TO DO.
From the line holding "left knee: (233, 227)" through the line holding "right knee: (57, 116)" below, write out every line exactly; include both of those lines and drop the pictures.

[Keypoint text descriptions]
───

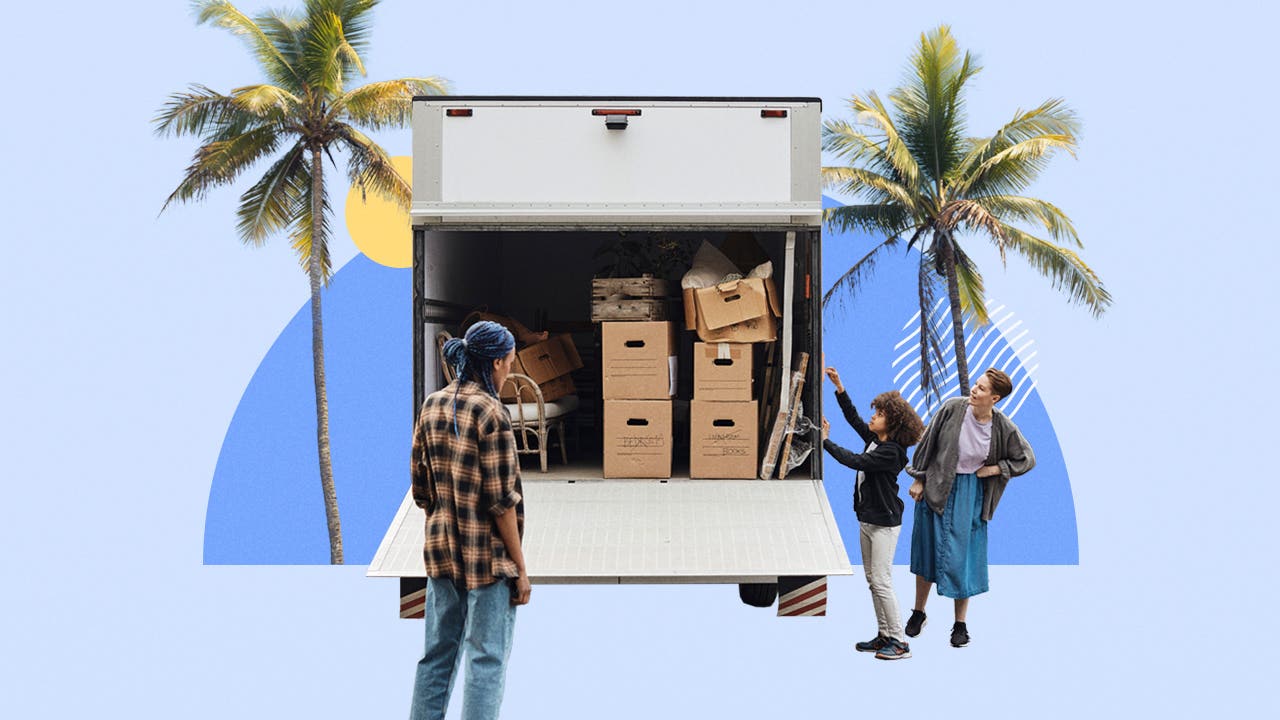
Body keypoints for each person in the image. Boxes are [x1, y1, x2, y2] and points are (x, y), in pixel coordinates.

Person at [409, 320, 531, 720]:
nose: (511, 370)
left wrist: (449, 517)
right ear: (496, 362)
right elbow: (501, 502)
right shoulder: (492, 413)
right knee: (487, 659)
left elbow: (421, 490)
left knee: (436, 656)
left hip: (441, 554)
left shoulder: (431, 405)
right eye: (510, 362)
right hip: (488, 561)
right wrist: (521, 568)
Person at [904, 368, 1035, 648]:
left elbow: (1026, 458)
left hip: (969, 493)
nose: (974, 390)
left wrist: (996, 469)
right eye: (975, 385)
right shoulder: (952, 408)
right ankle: (918, 612)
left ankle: (960, 624)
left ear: (995, 397)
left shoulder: (1002, 426)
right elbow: (927, 444)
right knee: (928, 549)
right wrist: (918, 478)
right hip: (937, 485)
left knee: (963, 557)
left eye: (982, 388)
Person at [822, 366, 925, 661]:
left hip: (883, 524)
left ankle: (900, 641)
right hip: (868, 519)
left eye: (879, 414)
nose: (873, 417)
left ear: (891, 424)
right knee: (872, 579)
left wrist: (825, 442)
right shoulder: (876, 440)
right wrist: (839, 388)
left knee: (881, 580)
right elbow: (854, 418)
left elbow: (855, 461)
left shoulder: (891, 452)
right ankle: (884, 636)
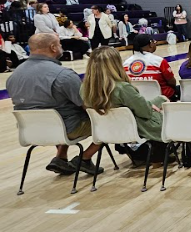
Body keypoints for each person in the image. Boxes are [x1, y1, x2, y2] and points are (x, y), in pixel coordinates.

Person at [7, 34, 102, 175]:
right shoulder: (64, 75)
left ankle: (60, 158)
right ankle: (85, 158)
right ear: (53, 47)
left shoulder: (13, 77)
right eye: (60, 44)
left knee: (59, 112)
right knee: (105, 121)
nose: (61, 47)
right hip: (66, 128)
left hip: (30, 129)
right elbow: (87, 105)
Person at [83, 46, 167, 165]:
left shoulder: (84, 89)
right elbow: (144, 112)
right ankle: (159, 153)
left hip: (108, 129)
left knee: (155, 104)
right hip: (135, 128)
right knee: (162, 100)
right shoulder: (122, 88)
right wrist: (153, 103)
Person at [124, 34, 178, 99]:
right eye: (154, 42)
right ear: (151, 44)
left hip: (137, 100)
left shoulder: (125, 64)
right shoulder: (159, 61)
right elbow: (172, 82)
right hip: (162, 99)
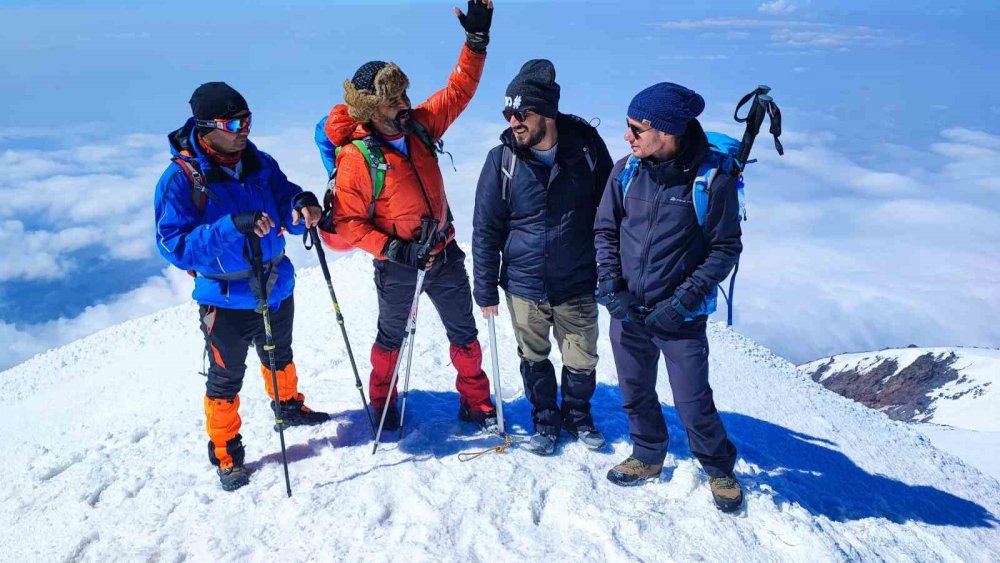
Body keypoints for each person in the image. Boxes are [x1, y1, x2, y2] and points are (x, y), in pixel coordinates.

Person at [318, 1, 499, 432]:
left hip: (442, 252)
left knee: (465, 336)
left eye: (403, 94)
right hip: (398, 265)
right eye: (392, 100)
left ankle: (477, 402)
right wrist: (395, 249)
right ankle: (383, 406)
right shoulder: (356, 160)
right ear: (369, 110)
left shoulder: (420, 126)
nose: (403, 104)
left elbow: (459, 91)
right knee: (390, 340)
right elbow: (348, 222)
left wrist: (475, 42)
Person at [155, 82, 330, 491]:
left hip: (274, 283)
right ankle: (226, 453)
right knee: (225, 378)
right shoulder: (181, 180)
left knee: (279, 353)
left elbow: (284, 198)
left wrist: (300, 204)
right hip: (226, 297)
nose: (243, 129)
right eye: (232, 122)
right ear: (205, 127)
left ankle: (287, 406)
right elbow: (175, 246)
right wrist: (231, 228)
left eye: (247, 119)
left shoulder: (258, 162)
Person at [593, 82, 745, 512]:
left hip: (681, 318)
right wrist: (610, 287)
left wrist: (681, 304)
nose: (627, 137)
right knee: (634, 390)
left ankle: (718, 468)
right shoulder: (626, 171)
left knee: (693, 401)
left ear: (667, 132)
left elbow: (723, 249)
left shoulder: (711, 182)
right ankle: (647, 454)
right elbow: (605, 230)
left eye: (636, 129)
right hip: (627, 311)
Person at [472, 59, 613, 455]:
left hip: (578, 280)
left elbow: (609, 212)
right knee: (534, 357)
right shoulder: (501, 162)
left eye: (522, 113)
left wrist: (612, 270)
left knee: (581, 358)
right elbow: (486, 228)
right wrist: (484, 289)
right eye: (508, 113)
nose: (513, 121)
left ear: (546, 114)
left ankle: (577, 415)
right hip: (523, 284)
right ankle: (545, 419)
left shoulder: (586, 149)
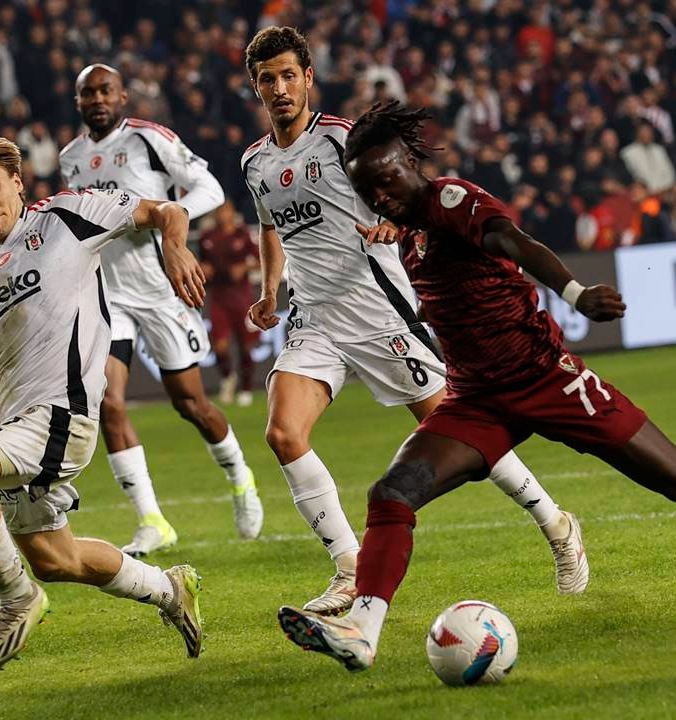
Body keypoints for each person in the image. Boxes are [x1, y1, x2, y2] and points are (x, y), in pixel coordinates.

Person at [277, 101, 676, 672]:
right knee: (391, 493)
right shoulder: (408, 229)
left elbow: (513, 240)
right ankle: (362, 630)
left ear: (410, 160)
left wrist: (576, 293)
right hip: (477, 400)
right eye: (368, 191)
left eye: (386, 180)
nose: (380, 197)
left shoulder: (452, 201)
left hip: (546, 378)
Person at [242, 27, 587, 617]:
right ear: (256, 87)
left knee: (462, 431)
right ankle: (348, 568)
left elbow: (411, 197)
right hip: (314, 318)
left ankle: (556, 523)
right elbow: (270, 226)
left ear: (308, 78)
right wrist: (269, 288)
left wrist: (393, 225)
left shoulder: (341, 141)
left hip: (380, 312)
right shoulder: (255, 162)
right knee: (282, 433)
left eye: (288, 75)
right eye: (267, 79)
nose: (280, 88)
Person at [0, 128, 204, 671]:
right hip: (15, 432)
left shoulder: (66, 217)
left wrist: (173, 248)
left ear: (17, 182)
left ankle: (15, 598)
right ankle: (169, 589)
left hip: (62, 415)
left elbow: (166, 211)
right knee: (56, 560)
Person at [59, 64, 262, 558]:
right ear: (78, 101)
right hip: (109, 296)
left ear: (122, 96)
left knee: (191, 405)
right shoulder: (70, 158)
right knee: (108, 404)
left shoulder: (150, 139)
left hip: (160, 291)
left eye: (106, 90)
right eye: (89, 93)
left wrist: (171, 222)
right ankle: (152, 521)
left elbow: (210, 189)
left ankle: (241, 477)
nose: (98, 99)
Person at [199, 200, 260, 406]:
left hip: (241, 296)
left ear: (233, 213)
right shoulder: (208, 237)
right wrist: (203, 269)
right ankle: (227, 377)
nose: (223, 215)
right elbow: (201, 262)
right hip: (218, 296)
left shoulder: (244, 234)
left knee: (245, 345)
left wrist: (244, 267)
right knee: (220, 346)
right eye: (220, 211)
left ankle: (246, 388)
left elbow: (261, 260)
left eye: (226, 211)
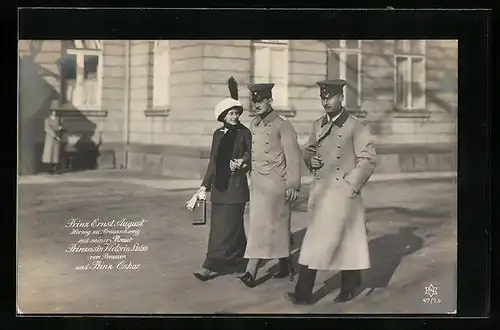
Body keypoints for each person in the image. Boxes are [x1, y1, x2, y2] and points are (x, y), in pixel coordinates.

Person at [284, 79, 377, 305]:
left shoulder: (355, 127)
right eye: (323, 98)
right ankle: (304, 293)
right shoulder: (318, 125)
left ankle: (348, 287)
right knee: (314, 242)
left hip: (344, 194)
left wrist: (351, 185)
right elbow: (309, 150)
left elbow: (368, 160)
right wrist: (311, 160)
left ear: (341, 98)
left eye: (330, 97)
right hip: (323, 193)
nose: (326, 102)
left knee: (346, 242)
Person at [238, 83, 302, 288]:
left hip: (276, 183)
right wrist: (243, 162)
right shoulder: (254, 125)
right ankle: (285, 264)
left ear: (270, 101)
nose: (256, 105)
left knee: (263, 226)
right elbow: (251, 151)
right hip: (257, 183)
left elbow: (294, 157)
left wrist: (293, 184)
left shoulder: (283, 125)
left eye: (261, 100)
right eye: (254, 101)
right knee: (273, 225)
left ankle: (251, 271)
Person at [189, 77, 252, 282]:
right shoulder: (218, 134)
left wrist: (242, 161)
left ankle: (211, 266)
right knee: (219, 229)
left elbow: (253, 155)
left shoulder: (245, 132)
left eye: (236, 113)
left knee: (233, 227)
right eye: (230, 114)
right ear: (223, 116)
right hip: (219, 189)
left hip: (236, 188)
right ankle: (237, 261)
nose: (234, 116)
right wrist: (203, 187)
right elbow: (213, 162)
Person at [42, 110, 63, 174]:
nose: (54, 113)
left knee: (55, 153)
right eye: (53, 112)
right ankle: (49, 168)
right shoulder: (47, 120)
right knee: (49, 153)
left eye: (55, 112)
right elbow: (47, 128)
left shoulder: (58, 119)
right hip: (50, 138)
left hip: (57, 138)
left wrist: (60, 128)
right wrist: (54, 135)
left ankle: (54, 168)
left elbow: (61, 126)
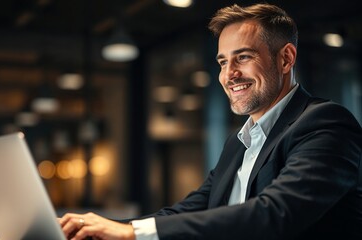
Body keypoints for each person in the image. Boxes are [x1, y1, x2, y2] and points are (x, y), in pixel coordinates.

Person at [59, 3, 362, 240]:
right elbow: (191, 209)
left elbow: (275, 214)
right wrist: (101, 228)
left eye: (242, 57)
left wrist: (132, 234)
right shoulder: (240, 142)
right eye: (222, 62)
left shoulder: (326, 124)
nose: (229, 75)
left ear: (285, 59)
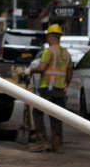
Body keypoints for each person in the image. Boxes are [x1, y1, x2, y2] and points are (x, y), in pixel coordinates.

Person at [27, 23, 73, 152]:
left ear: (51, 37)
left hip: (47, 88)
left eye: (48, 36)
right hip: (59, 89)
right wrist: (65, 85)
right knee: (57, 116)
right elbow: (69, 73)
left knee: (37, 112)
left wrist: (30, 71)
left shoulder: (49, 51)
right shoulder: (66, 53)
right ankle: (57, 145)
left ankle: (42, 141)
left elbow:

───

ANSWER BOX.
left knee: (233, 227)
right eye: (230, 114)
right ear: (223, 116)
right hip: (219, 189)
left hip: (236, 188)
right ankle: (237, 261)
nose: (234, 116)
right wrist: (203, 187)
right elbow: (213, 162)
Person at [42, 110, 63, 174]:
nose: (54, 113)
left knee: (55, 153)
right eye: (53, 112)
right ankle: (49, 168)
right shoulder: (47, 120)
right knee: (49, 153)
left eye: (55, 112)
right elbow: (47, 128)
left shoulder: (58, 119)
right hip: (50, 138)
left hip: (57, 138)
left wrist: (60, 128)
right wrist: (54, 135)
left ankle: (54, 168)
left elbow: (61, 126)
Body keypoints for each person in the image. Boxes are [x1, y1, x2, y2] and points are (x, y), in pixel coordinates.

Person at [59, 3, 362, 240]:
right elbow: (191, 209)
left elbow: (275, 214)
right wrist: (101, 228)
left eye: (242, 57)
left wrist: (132, 234)
right shoulder: (240, 142)
right eye: (222, 62)
left shoulder: (326, 124)
nose: (229, 75)
left ear: (285, 59)
Body keypoints for each person in the image. Boxes are [x1, y1, x2, y2] and points are (x, y), in pixel coordinates.

Person at [27, 23, 73, 152]:
left ear: (51, 37)
left hip: (47, 88)
left eye: (48, 36)
right hip: (59, 89)
right wrist: (65, 85)
right knee: (57, 116)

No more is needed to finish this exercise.